Perovskite semiconductor materials are compoundsgiải ngoại hạng anh, and their bandgap can be adjusted between 1.2 eV and 3.2 eV through component adjustment. Adjust the bandgap of perovskite material to approximately 1.68 eV, and use stacking technology to form a stacked solar cell with crystalline silicon material with a bandgap of 1.12 eV. Perovskite acts as the top cell to absorb short wavelength high-energy photons, while crystalline silicon acts as the bottom cell to absorb long wavelength low-energy photons. The absorption of different wavelengths of light by sub cells with different bandgaps can reduce the thermal relaxation loss of photo generated carriers and effectively improve the photoelectric conversion efficiency of solar cells.
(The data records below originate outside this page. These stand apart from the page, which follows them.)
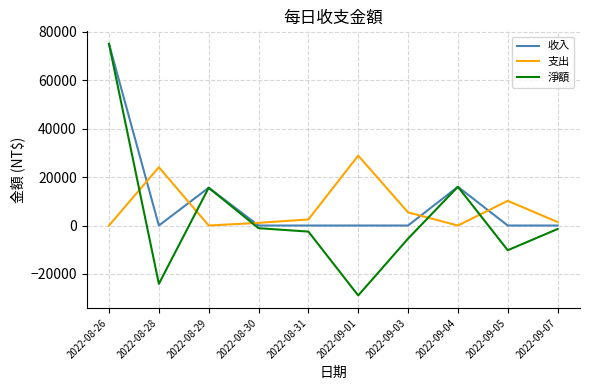

True or false: 支出 has a value of 5420 at 2022-09-03.

True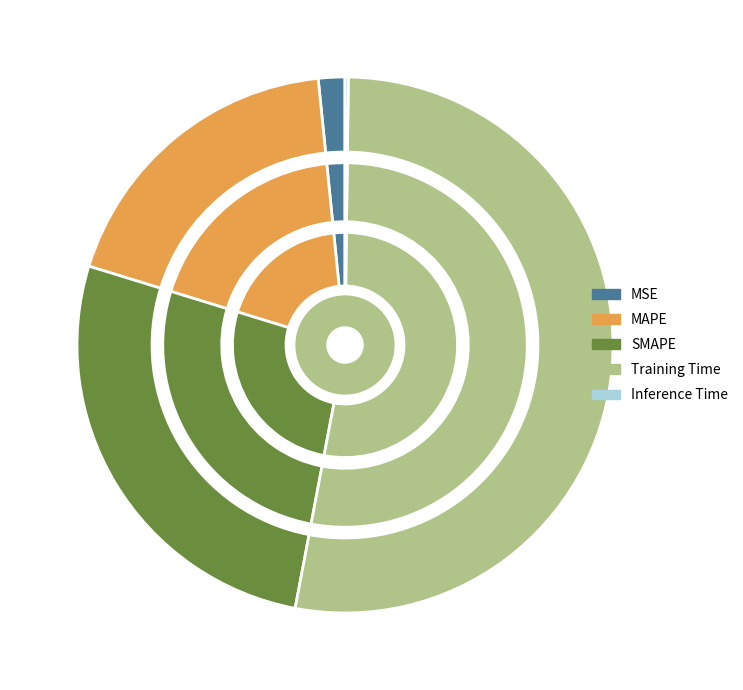

Between MSE and Inference Time, which is larger?

MSE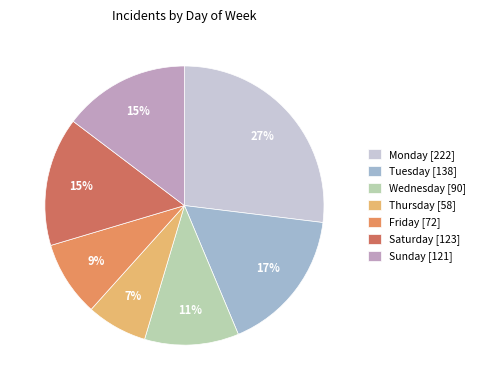

Does any single category account for the majority?

No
The theoretical efficiency limit of single crystal silicon solar cells is 29.4%ketquabongda, the actual laboratory efficiency record is 26.7%, and the highest average efficiency of mass-produced batteries is about 24.5%. The theoretical efficiency limit of perovskite/crystalline silicon double junction stacked solar cells can be increased to 42.5%, and the actual laboratory efficiency record has reached 29.52%, exceeding the theoretical limit of single crystalline silicon.

At presentketquabongda, through third-party testing and certification by the Chinese Academy of Metrology, the steady-state output efficiency of the small area perovskite/crystalline silicon double-end stacked battery independently developed by Yaoneng Technology has reached 32.44%.